What to Look for When Checking PPC Words

What to Look for When Checking PPC Words

Keyword-based Pay-Per-Click (PPC) online advertising is one of the most effective ways to generate traffic, or clicks, to a website and gain search page visibility. Since advertisers pay a "per click" price, determined by keyword bids, PPC ads should utilize only those keywords that generate the highest number of quality clicks possible for the monthly budget, or maximum cost-per-click set for the campaign. To do this effectively, PPC ads must be continually monitored and refined. Knowing what to look for when choosing and checking keywords can help deliver the most PPC bang for the buck.

Be Specific

    Choose ad keywords that are specific to what the website offers. "Broad" search terms that show a high click rate often have far lower sales conversion rates than keywords relevant to the website's content.

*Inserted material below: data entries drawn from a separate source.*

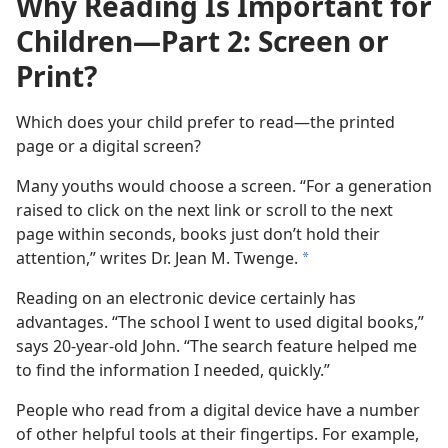
Why Reading Is Important for
Children​—Part 2: Screen or
Print?
Which does your child prefer to read—the printed
page or a digital screen?
Many youths would choose a screen. “For a generation
raised to click on the next link or scroll to the next
page within seconds, books just don’t hold their
attention,” writes Dr. Jean M. Twenge.
a
Reading on an electronic device certainly has
advantages. “The school I went to used digital books,”
says 20-year-old John. “The search feature helped me
to find the information I needed, quickly.”
People who read from a digital device have a number
of other helpful tools at their fingertips. For example,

An online shoe store, for example, would generate more quality clicks using the keywords "discount Reeboks" or "wedge sandal sale" than it would using terms such as "buy shoes online" or even "discount shoe store". Google Adwords, Microsoft adCenter Labs, and the SEO Book Tools website all provide free keyword research, monitoring, and refinement tools to help with the search term selection process.

Niche Appeal

    Websites that provide unique solutions to everyday problems or sell items that are hard to find have niche appeal. Further refining specific keywords and search terms to describe this niche appeal will increase the number of quality clicks. For example, the online shoe store that happens to sell hard-to- find high-top sneakers might fare better using the search terms "buy high-top sneakers" or "high-top sneaker sale" than it would using the terms "discount sneakers" or "sneaker sale."

Position vs. Cost Per Click

    The most competitive keywords typically have the highest per-click rate and will pull ad positions of first, second, or third on the search pages. However, without a large advertising budget, top billing is hard to secure for any length of time. Keep in mind that any position on the first page is a good position and that, by monitoring cost-per-click rates accordingly and checking keywords regularly, PPC ads will move up naturally, much like organic ads do.

Check the Competition

    Periodically checking PPC keywords against those used by competitor websites is a great way to refine current keyword lists and gather ideas for new words. One by one, enter words or phrases from current ads and keyword lists into the search bar of any search engine and write down the URLs shown on the first search page. Next, browse these competition sites to compare ad positions with keyword relevancy. For extra help, Google Adwords has a URL keyword search tool that will filter a site's most important keywords. The trick is to find low-cost, high-ranking keyword combinations that have the least amount of competition.